Segment Open
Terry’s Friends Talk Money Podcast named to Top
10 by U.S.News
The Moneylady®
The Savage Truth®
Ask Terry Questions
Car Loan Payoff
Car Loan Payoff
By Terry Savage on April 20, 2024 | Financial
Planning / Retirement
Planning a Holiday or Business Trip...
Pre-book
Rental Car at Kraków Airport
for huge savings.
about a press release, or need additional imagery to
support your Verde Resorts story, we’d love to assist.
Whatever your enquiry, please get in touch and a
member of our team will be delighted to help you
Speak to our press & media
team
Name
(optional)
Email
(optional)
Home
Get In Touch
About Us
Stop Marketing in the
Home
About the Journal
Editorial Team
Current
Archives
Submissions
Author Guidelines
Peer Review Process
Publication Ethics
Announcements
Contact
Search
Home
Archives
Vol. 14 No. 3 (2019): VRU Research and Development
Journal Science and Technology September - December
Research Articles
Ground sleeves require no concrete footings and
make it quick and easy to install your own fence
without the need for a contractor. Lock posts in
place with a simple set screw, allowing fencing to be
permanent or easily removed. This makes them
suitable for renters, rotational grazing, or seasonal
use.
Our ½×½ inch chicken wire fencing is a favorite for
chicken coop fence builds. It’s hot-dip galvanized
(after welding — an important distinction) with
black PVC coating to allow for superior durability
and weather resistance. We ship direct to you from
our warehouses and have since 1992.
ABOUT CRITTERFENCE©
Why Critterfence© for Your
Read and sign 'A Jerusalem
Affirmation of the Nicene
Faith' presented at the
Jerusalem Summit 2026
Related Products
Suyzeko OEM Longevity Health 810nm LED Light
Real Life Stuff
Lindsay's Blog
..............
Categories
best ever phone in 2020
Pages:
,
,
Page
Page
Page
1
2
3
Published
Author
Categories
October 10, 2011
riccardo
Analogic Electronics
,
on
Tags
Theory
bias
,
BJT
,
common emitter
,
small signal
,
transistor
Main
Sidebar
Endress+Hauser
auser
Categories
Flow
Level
Segment Closed
▶ **INSTRUCTION**: Which lines in the items above contain the word "Planning"? Return each of those lines in full.

▶ **ANSWER TO THE PROBLEM**:
Planning / Retirement
Planning a Holiday or Business Trip...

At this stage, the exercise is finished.